# [SUPPLIED TEXT]
As you hear about the taxonomic authority file projects this morning and the authority control processes in the library community later this afternoon and tomorrow, I would just ask that you listen with an open mind, and that you think critically about the components that are missing in the natural history community, the future directions we need to take, and the ways we can leverage our collective resources. This workshop will be punctuated with coffee breaks, meals, and discussion sessions. I would also ask that you to take advantage of these opportunities to interact with each other—and particularly with individuals outside your own community—and let's see if we can come up with some solid recommendations about what needs to be developed in the systematics community to make more effective use of taxonomic information, particularly its use in biological data management. So those are my objectives for this workshop.

In the long-term, I think the principles and processes that are used in library cataloging can be exploited by the natural history community to accelerate the rate of data capture and to improve the quality of data. I can explain this by showing you the basic concepts encompassed by natural history collections data. This diagram (Fig. 2) is a somewhat simplified version of the ASC Information Model for Biological Collections.

Extracted records:
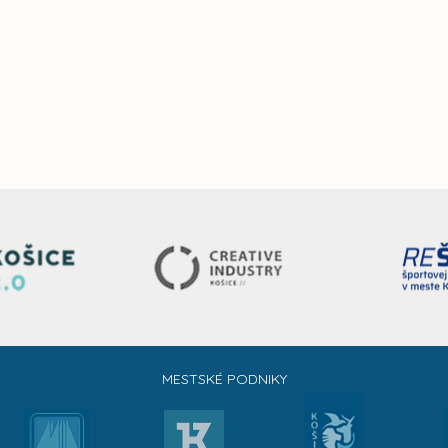
MESTSKÉ PODNIKY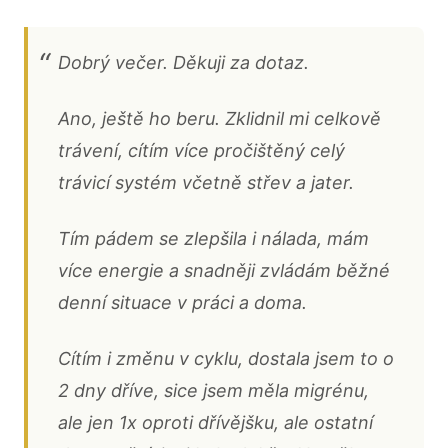
Dobrý večer. Děkuji za dotaz.
Ano, ještě ho beru. Zklidnil mi celkově
trávení, cítím více pročištěný celý
trávicí systém včetně střev a jater.
Tím pádem se zlepšila i nálada, mám
více energie a snadněji zvládám běžné
denní situace v práci a doma.
Cítím i změnu v cyklu, dostala jsem to o
2 dny dříve, sice jsem měla migrénu,
ale jen 1x oproti dřívějšku, ale ostatní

# [WHAT IS EXPECTED]
Continue the workshop talk on taxonomic authority files after its last sentence, keeping the speaker's voice.

# [EXERCISE OUTPUT]
ASC Model (ER Diagram)
Figure 2. The Association of Systematic Collections, Information Model for Biological Collections. [After ASC, 1993; simplified.]

This model was developed in 1992, in another NSF-sponsored workshop, and represents a reconciliation of the high-level concepts found in the collection databases, across the various systematic disciplines, such as Botany, Entomology, Ichthyology, etc. It shows that there are only about six major concepts or subject areas in the model. If we think about who has control over or responsibility for these data, we see that only the Collection-Object is the purview of any local institution. The rest of the concepts are global that are shared across the entire community and used to describe Collection-Objects.

The role of these other concepts as descriptors might be more clear if we translate this schema into an object-oriented framework (Fig. 3), where objects are in pink and the attributes of objects are in blue. This diagram shows the structure of a hypothetical Collection-Object, and we see that some of its attributes are actually pointers to other objects. Another way of saying this is that a Collection-Object record is made up of component objects. These other objects represent our common language—they are the terms, or the meanings of the terms, we apply to Collection-Objects as descriptors.

Collection Object Data Structure
Figure 3. An object-oriented representation of the data structure for a Collection-Object.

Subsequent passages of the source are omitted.